De la vida cotidiana – Dos simples y contundentes testimonios sobre la importancia de hacer nuestra parte y cómo Dios se encarga de lo demás.
Recogidos por la redacción
Dios tenía otros planes
Desde mis tiempos de juventud, siempre admiré la forma de vida de los primeros cristianos. Me hubiera gustado vivir así, vender todo y ponerlo en la bolsa común. La realidad de la vida moderna solo permite vivir de esta forma a los consagrados o a aquellos que no tienen una familia. De igual modo, desde joven traté de vivir la comunión de bienes al máximo, si bien no siempre fue fácil.
Con una cultura del trabajo muy arraigada (quizás demasiado) pudimos llevar una vida familiar de clase media sin lujos de ningún tipo, siempre tratando de ahorrar algo para la vejez. Así fue que pudimos comprar dos pequeños departamentos que pensábamos alquilar para cuando mi jubilación no alcanzara, ya que aporté abundantemente durante 40 años, pero nuestras injustas leyes solo cuentan los últimos 10 años aportados.
Actualmente estoy jubilado, pero sigo trabajando de manera independiente, ya que no siempre son suficientes los ingresos.
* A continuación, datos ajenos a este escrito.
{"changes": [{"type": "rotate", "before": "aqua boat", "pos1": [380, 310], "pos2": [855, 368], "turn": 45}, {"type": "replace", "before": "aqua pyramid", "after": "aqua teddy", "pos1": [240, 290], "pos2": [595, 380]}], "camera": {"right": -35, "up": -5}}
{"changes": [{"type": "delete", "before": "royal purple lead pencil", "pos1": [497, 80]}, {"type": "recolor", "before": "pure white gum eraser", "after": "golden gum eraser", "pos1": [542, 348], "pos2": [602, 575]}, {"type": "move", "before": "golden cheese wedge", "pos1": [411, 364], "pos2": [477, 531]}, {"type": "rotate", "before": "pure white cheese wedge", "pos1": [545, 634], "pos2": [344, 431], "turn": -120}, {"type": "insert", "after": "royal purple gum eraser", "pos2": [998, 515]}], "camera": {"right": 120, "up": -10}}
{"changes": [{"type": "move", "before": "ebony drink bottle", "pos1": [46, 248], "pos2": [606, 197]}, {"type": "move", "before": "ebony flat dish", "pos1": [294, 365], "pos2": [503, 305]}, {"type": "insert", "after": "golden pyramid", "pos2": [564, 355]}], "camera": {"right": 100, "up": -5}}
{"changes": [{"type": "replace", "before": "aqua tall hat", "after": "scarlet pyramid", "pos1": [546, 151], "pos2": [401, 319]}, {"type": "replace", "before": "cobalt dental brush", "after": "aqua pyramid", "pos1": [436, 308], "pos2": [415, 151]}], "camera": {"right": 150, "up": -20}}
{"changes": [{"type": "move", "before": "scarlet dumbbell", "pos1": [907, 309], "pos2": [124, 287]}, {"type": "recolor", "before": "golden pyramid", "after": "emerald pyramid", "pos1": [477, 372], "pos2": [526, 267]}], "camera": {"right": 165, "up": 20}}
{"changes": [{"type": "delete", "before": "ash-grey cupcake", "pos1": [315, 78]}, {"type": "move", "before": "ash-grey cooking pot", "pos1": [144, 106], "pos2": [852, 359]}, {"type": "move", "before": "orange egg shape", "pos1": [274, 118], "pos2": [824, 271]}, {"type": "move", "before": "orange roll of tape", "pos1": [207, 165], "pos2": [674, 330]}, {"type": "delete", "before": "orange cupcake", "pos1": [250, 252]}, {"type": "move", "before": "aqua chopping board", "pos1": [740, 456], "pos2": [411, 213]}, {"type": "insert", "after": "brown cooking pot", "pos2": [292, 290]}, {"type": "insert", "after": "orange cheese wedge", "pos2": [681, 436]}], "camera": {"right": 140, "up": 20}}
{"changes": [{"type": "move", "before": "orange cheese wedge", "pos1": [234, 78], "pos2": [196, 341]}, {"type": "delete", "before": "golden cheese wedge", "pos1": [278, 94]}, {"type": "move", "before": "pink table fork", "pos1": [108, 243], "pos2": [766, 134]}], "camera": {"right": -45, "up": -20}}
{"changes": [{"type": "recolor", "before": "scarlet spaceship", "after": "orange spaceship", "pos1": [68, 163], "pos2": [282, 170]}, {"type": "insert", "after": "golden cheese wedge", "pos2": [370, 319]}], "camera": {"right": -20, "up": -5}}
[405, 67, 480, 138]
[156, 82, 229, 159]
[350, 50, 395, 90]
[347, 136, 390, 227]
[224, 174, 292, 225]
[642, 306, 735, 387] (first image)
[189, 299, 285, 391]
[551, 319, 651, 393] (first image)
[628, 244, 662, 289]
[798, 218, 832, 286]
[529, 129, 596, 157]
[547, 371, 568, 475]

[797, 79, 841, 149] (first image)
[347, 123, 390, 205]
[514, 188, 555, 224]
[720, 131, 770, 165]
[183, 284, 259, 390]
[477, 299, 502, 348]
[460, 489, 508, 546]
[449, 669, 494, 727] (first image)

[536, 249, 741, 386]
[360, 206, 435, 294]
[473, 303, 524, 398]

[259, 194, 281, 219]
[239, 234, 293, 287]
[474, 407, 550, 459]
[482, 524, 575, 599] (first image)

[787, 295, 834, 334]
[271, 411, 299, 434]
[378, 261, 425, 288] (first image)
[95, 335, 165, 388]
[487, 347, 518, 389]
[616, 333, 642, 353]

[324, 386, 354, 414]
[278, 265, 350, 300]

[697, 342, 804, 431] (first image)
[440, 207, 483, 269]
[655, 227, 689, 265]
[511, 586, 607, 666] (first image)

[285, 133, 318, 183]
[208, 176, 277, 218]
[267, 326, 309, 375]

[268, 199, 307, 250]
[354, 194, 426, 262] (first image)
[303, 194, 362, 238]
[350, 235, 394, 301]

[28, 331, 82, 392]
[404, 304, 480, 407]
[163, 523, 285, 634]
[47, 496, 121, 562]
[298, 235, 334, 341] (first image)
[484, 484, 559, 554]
Pensábamos poner los dos departamentos en alquiler temporario que reditúan en dólares, pero Dios tenía pensada otra cosa muy distinta.
Uno de los departamentos quedó para uso familiar de una de mis hijas que lo necesitaba y en el otro está actualmente viviendo de manera permanente una persona que también precisaba una vivienda. Este departamento está amoblado, sin contrato legal con el inquilino, pagando como alquiler con mucho esfuerzo un valor muy inferior al de mercado. Ver su situación de necesidad me llevó a ofrecérselo sin pensar en lo que “perdería” económicamente.
La posibilidad de compartir este departamento nos hace sentir como los primeros cristianos y, gracias a la Providencia de Dios, puedo seguir trabajando y generando los recursos necesarios, aunque esto signifique que debamos privarnos de algunos gustitos.
Sergio Schone
Confianza absoluta en Dios
Regresando de mi trabajo, algo que hago habitualmente en automóvil, al llegar a un semáforo, frené y vi a mi izquierda un señor viejito que caminaba por la vereda en el mismo sentido que yo. Me quedé observando y él también reaccionó mirándome. Se acercó al auto y me dijo si podía llevarlo. En esos segundos se me pasaron muchas cosas por la cabeza, pero rápidamente pensé en Jesús que habita en cada persona y le pregunté hasta dónde iba y a qué lugar se dirigía. Sólo entendí que lo acercara un poco, una cuadra. El tiempo de espera estaba marcado por la luz roja del semáforo.
Fue así que le dije que se subiera, confiando ciegamente en que estaba haciendo un bien.
Lo hizo en el asiento de atrás, que era lo más rápido para él. Giré sobre mi izquierda, avanzando unas dos cuadras, frené en otro semáforo y le pregunté de nuevo hasta dónde iba. De pronto abrió la puerta y se bajó, sólo atiné a rezar que no viniera nadie de atrás y lo atropellara, porque había parado en el medio de la calle.
Se subió a la vereda y siguió caminando en otra dirección a la que veníamos. No pude ni saber su nombre.
Muchas cosas fueron las que pensé y las que algunos me dijeron al contar lo sucedido. La “Parábola del Buen Samaritano” fue el mayor consuelo y alivio para la situación que tuve.
Actualmente, asumir riesgos es un desafío en cada una de las acciones solidarias que nos dispongamos a hacer. Pero está bueno estar preparado y atento al fuego interior que nos movilice.